Adult Skills and Social mobility

25 Feb 2019 01:01 PM

The Social Mobility Commission was set up to monitor progress towards improving social mobility in the UK, and promotes social mobility in England.

They recently released a report looking at the role adult skills can play in achieving this goal. They found that ‘Low pay is mainly a low skill problem but the UK currently lags behind other countries in giving adults a second chance to get on’ and that this was due to the UK spending relatively little on Adult Skills.

They also found some interesting insights into the culture of adult reskilling in the UK, with graduates being over 3 times more likely to participate in training than those with no qualifications. Previous research also showed half of adults from the lowest socio-economic groups having received no training since leaving school.

Low levels of investment aren’t just restricted to prior attainment; almost twice as many people in managerial, professional and associate professional occupations access training (30%) compared to those in intermediate (16%) or routine and manual occupations (18%). This is sustained across generations, with adults whose parents worked in professional or managerial occupations more likely to participate in training, no matter what their own occupation is, than those whose parents worked in lower-skilled occupations.

It is proposed that this is due to children of high-skilled parents being more likely to be high-qualified and in high-skilled jobs themselves, both of which increase access to training.

This disparity is also reflected in ethnic and gender backgrounds, with more women than men undertaking training (26% versus 21%), more people from Black and Black British ethnic backgrounds than from white backgrounds (32% to 23%), and more younger than older people (25% of 25-29 year olds compared to 17% of 60-64 year olds).

So what are the causes of these discrepancies?
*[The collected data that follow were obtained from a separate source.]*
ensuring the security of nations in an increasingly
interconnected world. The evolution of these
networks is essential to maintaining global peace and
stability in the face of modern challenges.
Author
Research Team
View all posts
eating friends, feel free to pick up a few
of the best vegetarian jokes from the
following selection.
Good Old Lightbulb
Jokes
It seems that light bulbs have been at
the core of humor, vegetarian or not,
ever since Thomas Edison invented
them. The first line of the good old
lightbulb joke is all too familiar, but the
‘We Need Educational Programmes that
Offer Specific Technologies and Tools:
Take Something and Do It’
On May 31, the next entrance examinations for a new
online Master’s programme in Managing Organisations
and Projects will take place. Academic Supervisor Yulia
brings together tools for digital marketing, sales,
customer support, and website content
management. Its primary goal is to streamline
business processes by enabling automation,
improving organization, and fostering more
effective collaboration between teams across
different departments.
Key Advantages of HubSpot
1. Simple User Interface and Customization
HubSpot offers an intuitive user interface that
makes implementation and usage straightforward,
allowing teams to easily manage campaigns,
The Commission highlight that ‘since 2010, the proportion of training funded by government decreased and employer funding stayed flat, leaving individuals to fund more of their own training [with] Government only funding 7% of all investment in adult skills and in 2016-17 [the] UK spend on vocational training per employee was half the EU average.
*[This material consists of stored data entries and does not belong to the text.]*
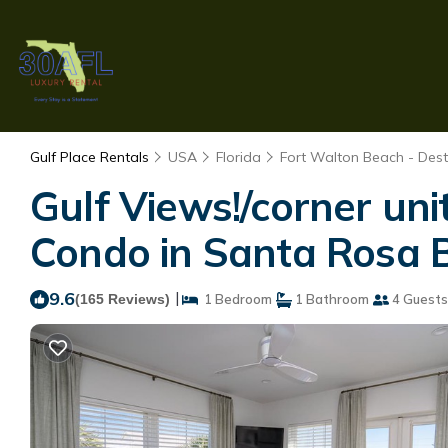
Gulf Place Rentals
USA
Florida
Fort Walton Beach - Dest
Gulf Views!/corner uni
Condo in Santa Rosa 
9.6
|
(165 Reviews)
1 Bedroom
1 Bathroom
4 Guests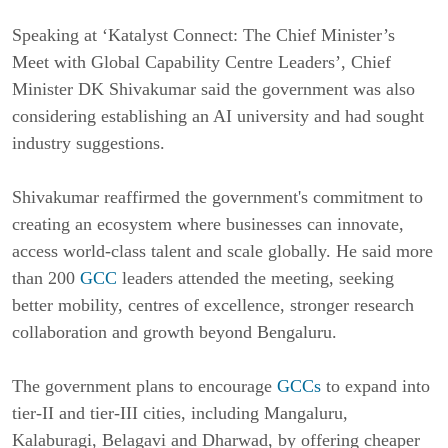
Speaking at ‘Katalyst Connect: The Chief Minister’s 
Meet with Global Capability Centre Leaders’, Chief 
Minister DK Shivakumar said the government was also 
considering establishing an AI university and had sought 
industry suggestions.
Shivakumar reaffirmed the government's commitment to 
creating an ecosystem where businesses can innovate, 
access world-class talent and scale globally. He said more 
than 200 
GCC
 leaders attended the meeting, seeking 
better mobility, centres of excellence, stronger research 
collaboration and growth beyond Bengaluru.
The government plans to encourage 
GCCs
 to expand into 
tier-II and tier-III cities, including Mangaluru, 
Kalaburagi, Belagavi and Dharwad, by offering cheaper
The Commission has set out a suggested action plan, asking employers to address disparities in their training investment, asking government to increase the availability, accessibility and quality of training for adults who need it most and improve the quality of information available on adult skills, training and careers. These are welcome suggestions, but what is clear is that to truly address social mobility and the future productivity challenges of our economy, all of us in the Adult Further Education sector are going to have to play our part.